On their first date — a walk around the reservoir at Central Park — the conversation moved easily. Harry was apartment hunting; like all New Yorkers whose housing is imminently threatened, he was obsessed with the topic. Sarah could relate; she’d just moved into a closet for $900 a month. They exchanged old war stories like only New Yorkers can.

On the second date — lunch at a noodle bar in SoHo — they talked about their family. Harry had grown up in Connecticut, in a town near where Sarah had grown up. They talked about siblings, parents and Connecticut. Still, no hint.

On the third date — cocktails at the sculpture garden at MOMA — Sarah had two glasses of wine. Feeling warm, she languidly began to talk about the Hillary-bashing book. “Thank God the truth’s coming out about that manipulative bitch,” he exclaimed. “Isn’t it obscene that those two are still in office? Don’t worry though, they may get in office again in November, but Starr’ll impeach that lying sack of shit.”

Sarah’s dreams suddenly vanished. No, it couldn’t be… but, yes, it was true.

“Harry is a… ” Sarah choked over the phone, gasping. “I can barely say it… a Republican.”

That was it for Harry. Harry was history.

“Maybe you could just not talk about politics?” I asked doubtfully. This being the 20th century, the religion question was obviously moot.

“Sure,” she retorted nastily. “Just the way you gave that Perot supporter a chance. He didn’t even get to tell you his name.” I winced. She was right: I’d cut off Mr. Perot Voter the second I learned of his political affiliations. He’d failed my Personal Litmus Test, which I believe in aplying as deftly — and as quickly — as possible: Who did you vote for in 1992?

“Sarah,” I said, choosing my words carefully, “I’ve heard that some Republicans are okay. I personally would never go out with one, but have you noticed how tolerant they are of us Demos?”
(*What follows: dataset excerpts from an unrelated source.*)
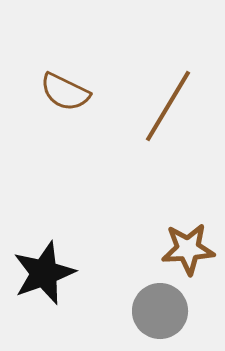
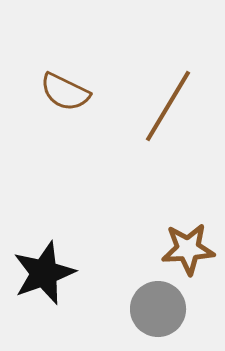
gray circle: moved 2 px left, 2 px up
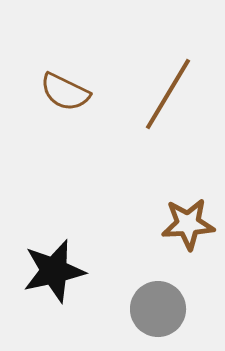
brown line: moved 12 px up
brown star: moved 25 px up
black star: moved 10 px right, 2 px up; rotated 8 degrees clockwise
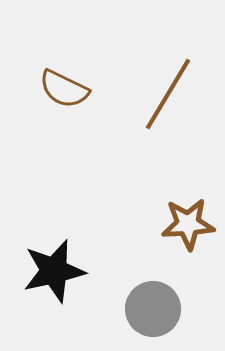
brown semicircle: moved 1 px left, 3 px up
gray circle: moved 5 px left
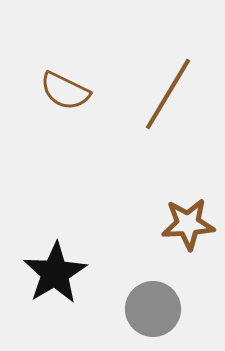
brown semicircle: moved 1 px right, 2 px down
black star: moved 1 px right, 2 px down; rotated 18 degrees counterclockwise
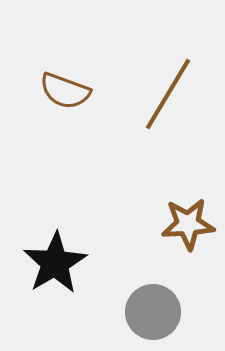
brown semicircle: rotated 6 degrees counterclockwise
black star: moved 10 px up
gray circle: moved 3 px down
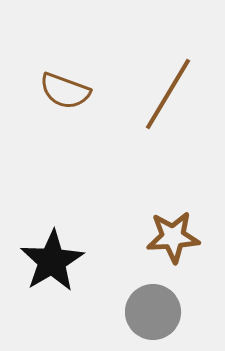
brown star: moved 15 px left, 13 px down
black star: moved 3 px left, 2 px up
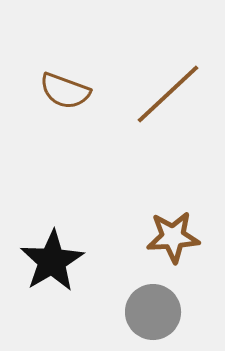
brown line: rotated 16 degrees clockwise
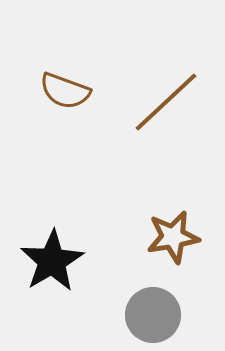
brown line: moved 2 px left, 8 px down
brown star: rotated 6 degrees counterclockwise
gray circle: moved 3 px down
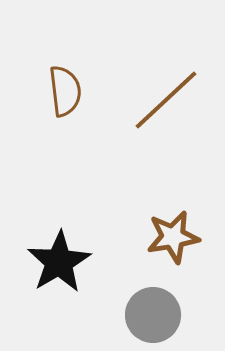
brown semicircle: rotated 117 degrees counterclockwise
brown line: moved 2 px up
black star: moved 7 px right, 1 px down
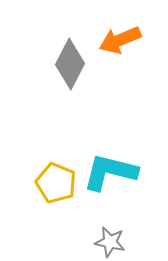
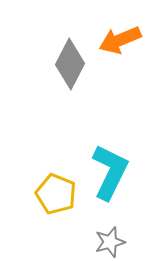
cyan L-shape: rotated 102 degrees clockwise
yellow pentagon: moved 11 px down
gray star: rotated 28 degrees counterclockwise
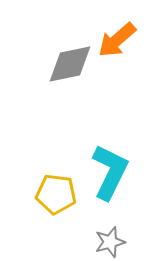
orange arrow: moved 3 px left; rotated 18 degrees counterclockwise
gray diamond: rotated 51 degrees clockwise
yellow pentagon: rotated 15 degrees counterclockwise
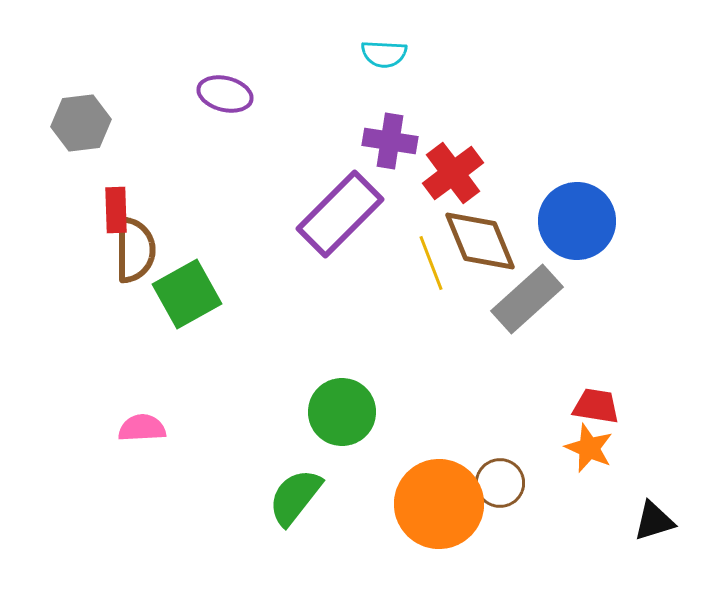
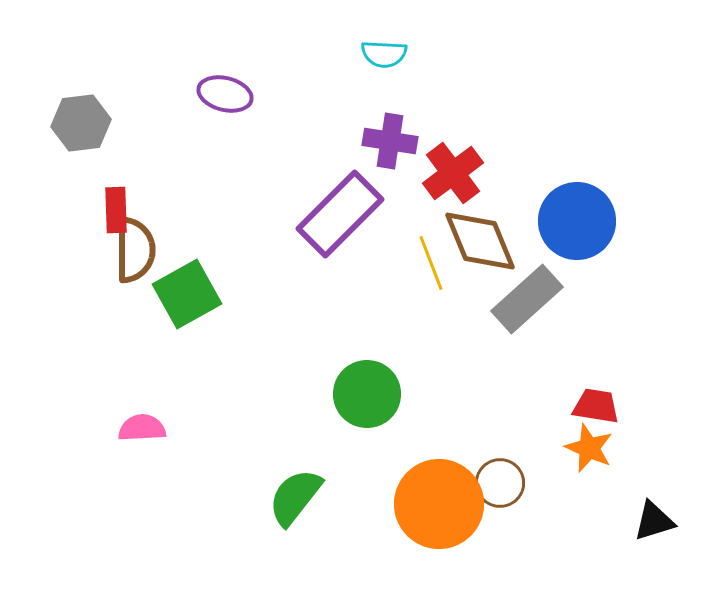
green circle: moved 25 px right, 18 px up
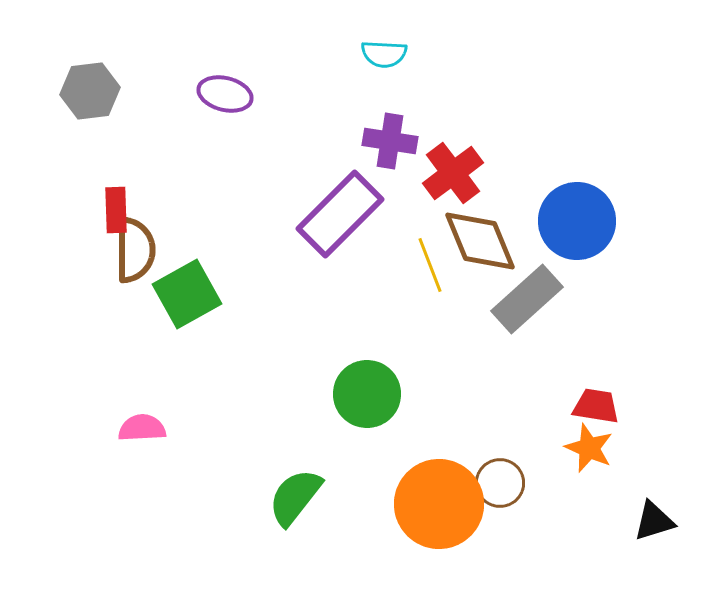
gray hexagon: moved 9 px right, 32 px up
yellow line: moved 1 px left, 2 px down
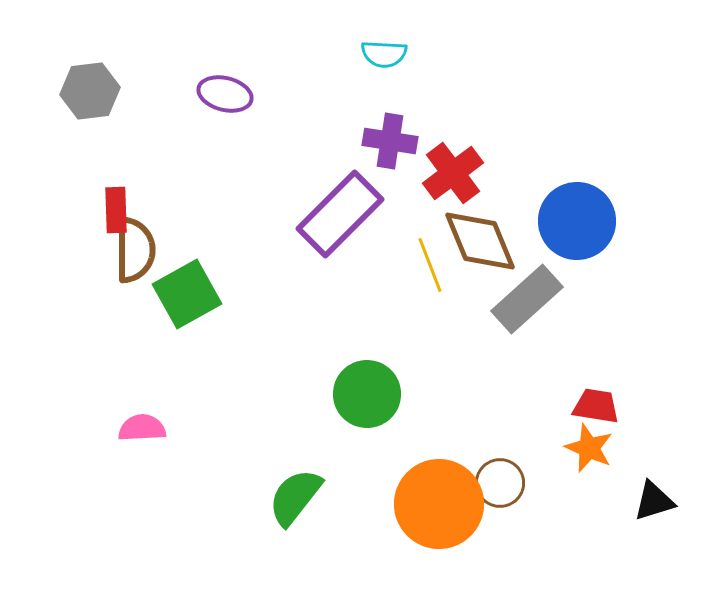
black triangle: moved 20 px up
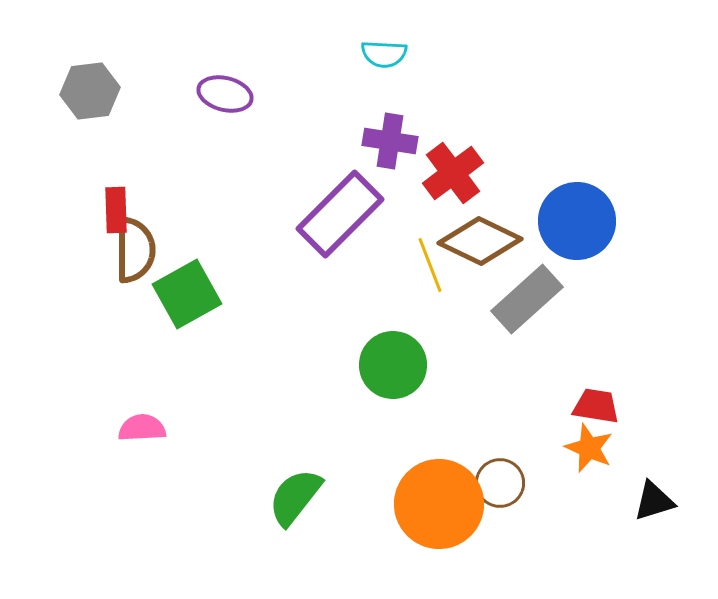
brown diamond: rotated 42 degrees counterclockwise
green circle: moved 26 px right, 29 px up
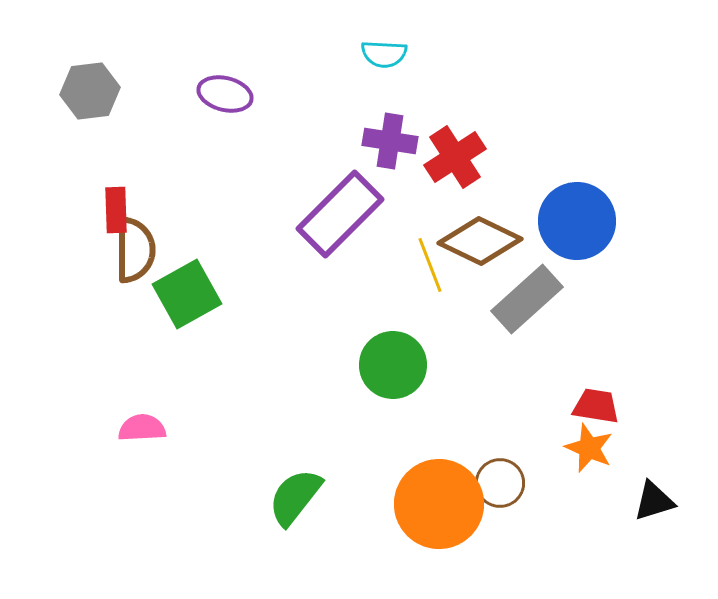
red cross: moved 2 px right, 16 px up; rotated 4 degrees clockwise
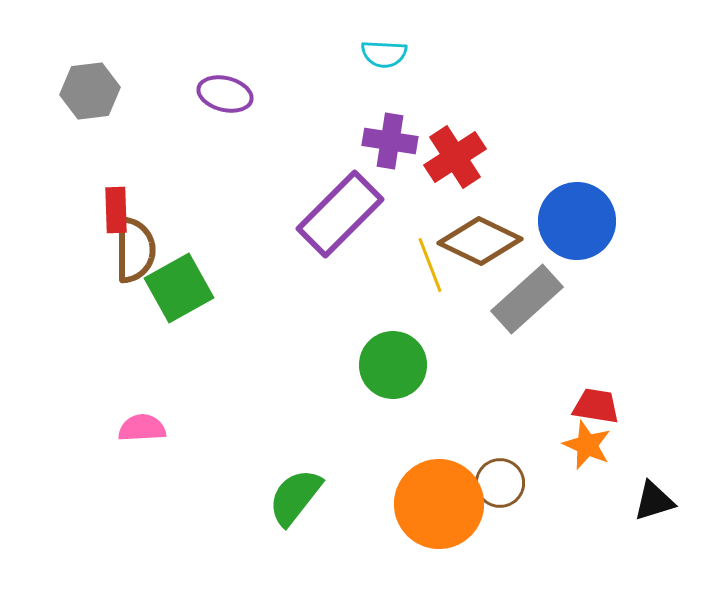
green square: moved 8 px left, 6 px up
orange star: moved 2 px left, 3 px up
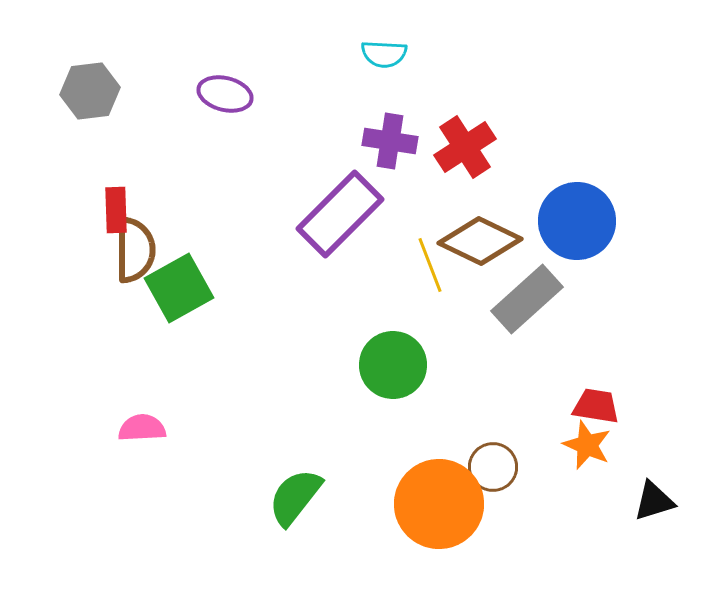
red cross: moved 10 px right, 10 px up
brown circle: moved 7 px left, 16 px up
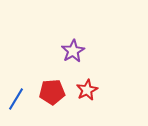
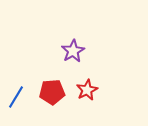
blue line: moved 2 px up
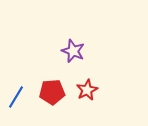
purple star: rotated 20 degrees counterclockwise
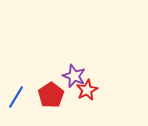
purple star: moved 1 px right, 25 px down
red pentagon: moved 1 px left, 3 px down; rotated 30 degrees counterclockwise
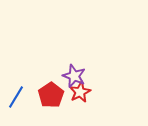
red star: moved 7 px left, 2 px down
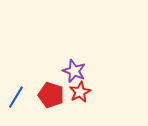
purple star: moved 5 px up
red pentagon: rotated 20 degrees counterclockwise
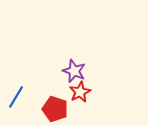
red pentagon: moved 4 px right, 14 px down
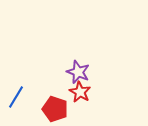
purple star: moved 4 px right, 1 px down
red star: rotated 15 degrees counterclockwise
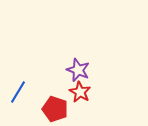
purple star: moved 2 px up
blue line: moved 2 px right, 5 px up
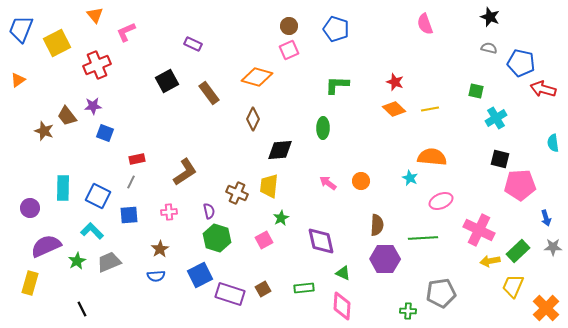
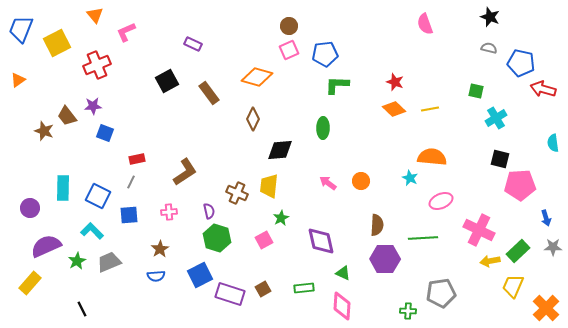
blue pentagon at (336, 29): moved 11 px left, 25 px down; rotated 25 degrees counterclockwise
yellow rectangle at (30, 283): rotated 25 degrees clockwise
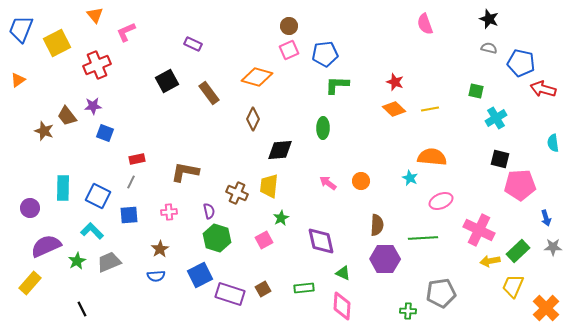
black star at (490, 17): moved 1 px left, 2 px down
brown L-shape at (185, 172): rotated 136 degrees counterclockwise
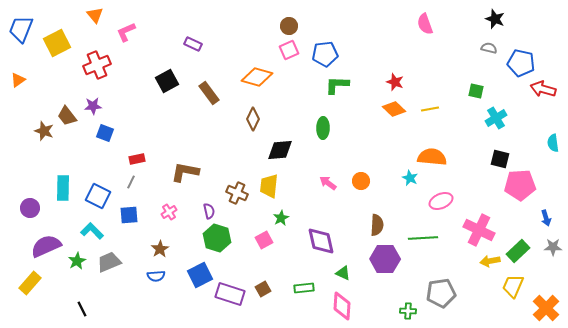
black star at (489, 19): moved 6 px right
pink cross at (169, 212): rotated 28 degrees counterclockwise
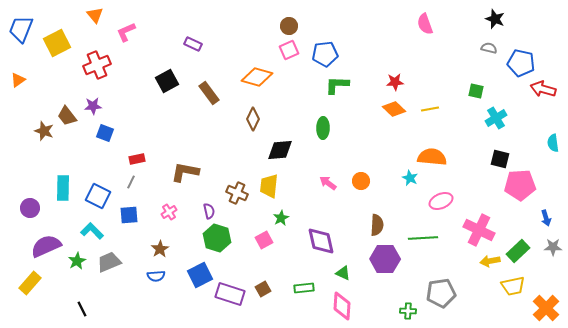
red star at (395, 82): rotated 24 degrees counterclockwise
yellow trapezoid at (513, 286): rotated 125 degrees counterclockwise
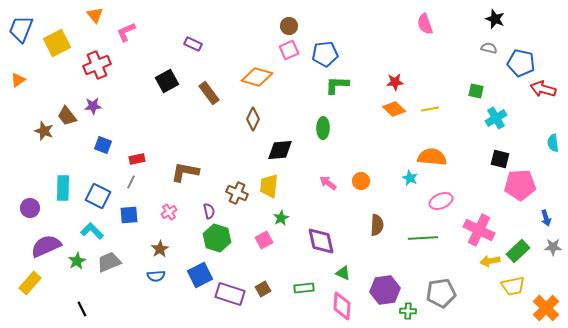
blue square at (105, 133): moved 2 px left, 12 px down
purple hexagon at (385, 259): moved 31 px down; rotated 8 degrees counterclockwise
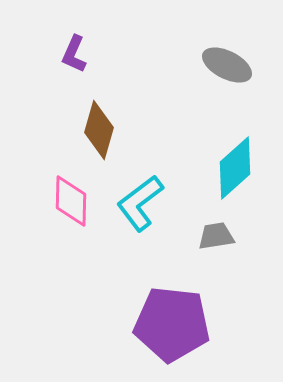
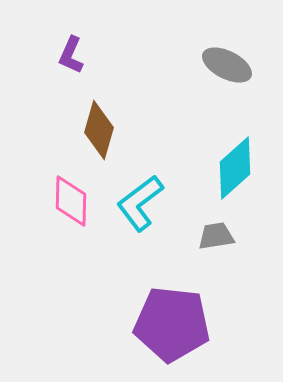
purple L-shape: moved 3 px left, 1 px down
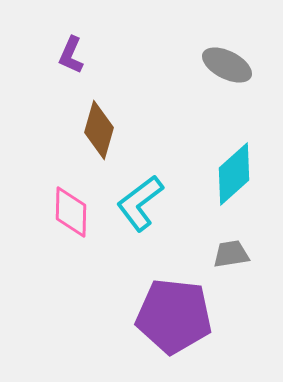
cyan diamond: moved 1 px left, 6 px down
pink diamond: moved 11 px down
gray trapezoid: moved 15 px right, 18 px down
purple pentagon: moved 2 px right, 8 px up
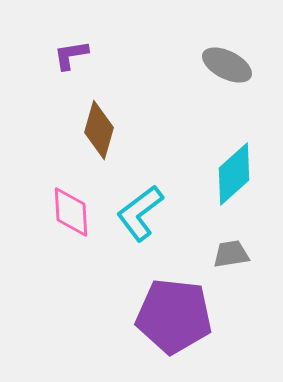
purple L-shape: rotated 57 degrees clockwise
cyan L-shape: moved 10 px down
pink diamond: rotated 4 degrees counterclockwise
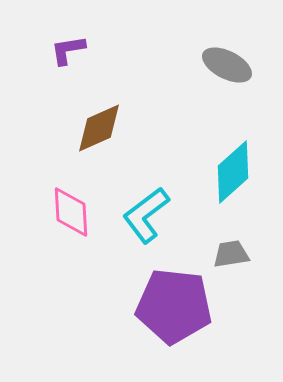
purple L-shape: moved 3 px left, 5 px up
brown diamond: moved 2 px up; rotated 50 degrees clockwise
cyan diamond: moved 1 px left, 2 px up
cyan L-shape: moved 6 px right, 2 px down
purple pentagon: moved 10 px up
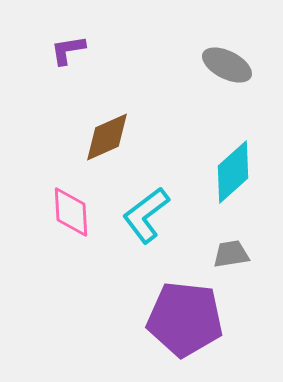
brown diamond: moved 8 px right, 9 px down
purple pentagon: moved 11 px right, 13 px down
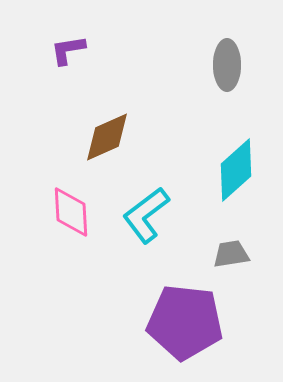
gray ellipse: rotated 63 degrees clockwise
cyan diamond: moved 3 px right, 2 px up
purple pentagon: moved 3 px down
“Patronizing is the operative word, here.” Sarah was firm. “Besides, the last time Harriet went out with a Republican, he couldn’t get it up. Remember?”

“Actually, I think he was a Libertarian.”

“That’s even worse.”

Okay, I admit it. Some people are agists, some people are sexists. I am a politicist. I cannot, and will not, ever sleep with a man who supports Pat Buchanan, Bob Dole or George Bush. I will never date anyone who voted for Perot. I will barely talk to anyone who invokes Richard Lamm.

Good for you, James Carville and Mary Matalin, if you can make it work. But I’d like to know, what do you talk about over dinner?